Ned turned his back on the desolate sight, and lo! there was the bright patch of brick and flower like a garden redeemed from the desert. It appeared to point the very moral of the times, but in its ethical, not its savage significance. He went to seek the priestess of this little temple of peace.
As he turned into the garden, a peasant woman was coming out at the lodge door. She had an empty basket lined with a clean napkin on her arm.
“Que la sainte virge vous bénissè par sa servante!” she murmured as she passed by the visitor.
Nicette was nowhere visible. Ned stole into the house and along the passage. A strip of thick matting, where had formerly been naked flags, deadened the sound of his footfalls. Laughter, but laughter a little thrilling, tingled in his veins. A certain apprehension, that time might not have dealt as drastically as he had desired it would with a misconstructive fancy, was lifted from his mind since yesterday. He felt there could be small doubt but that his own image had been deposed and replaced by a very idol of vanity—a self-conscious Adaiah that must find its supremest gratification in proving its consistency with the character assigned it. Indeed, his moderate faith in himself as an attractive quantity inclined him, perhaps, to underrate his moral influence. He had not yet learned that to many women there is no chase so captivating as that of incarnate diffidence.

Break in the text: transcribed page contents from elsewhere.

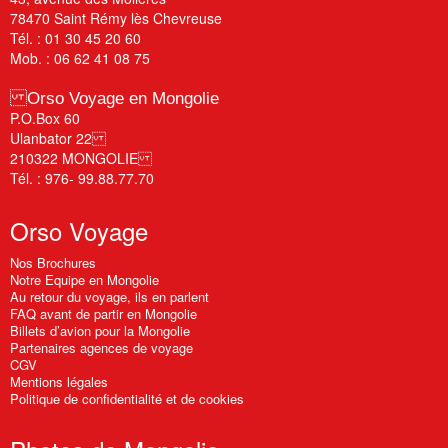
78470 Saint Rémy lès Chevreuse
Tél. : 01 30 45 20 60
Mob. : 06 62 41 08 75
Orso Voyage en Mongolie
P.O.Box 60
Ulanbator 22
210322 MONGOLIE
Tél. : 976- 99.88.77.70
Orso
Voyage
Nos Brochures
Notre Equipe en Mongolie
Au retour du voyage, ils en parlent
FAQ avant de partir en Mongolie
Billets d’avion pour la Mongolie
Partenaires agences de voyage
CGV
Mentions légales
Politique de confidentialité et de cookies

He came softly upon Nicette in the dairy that was a little endeared to him by remembrance. Perhaps he would not have ventured unannounced to seek her in the more inner privacy of her own nest. But the cool dairy was good for a neutral ground. She stood with her back to him. The sunlight, reflected from vivid leafiness through the window, made a soft luminosity of the curve of her cheek, that was like the pale under-side of a peach. It ruffled the rebellious tendrils of hair on her forehead into a mist of green; it stained her white chaperon with tender vert, and discoloured the straight blue folds of her dress. Was she, he thought, a half-converted dryad or a lapsing saint?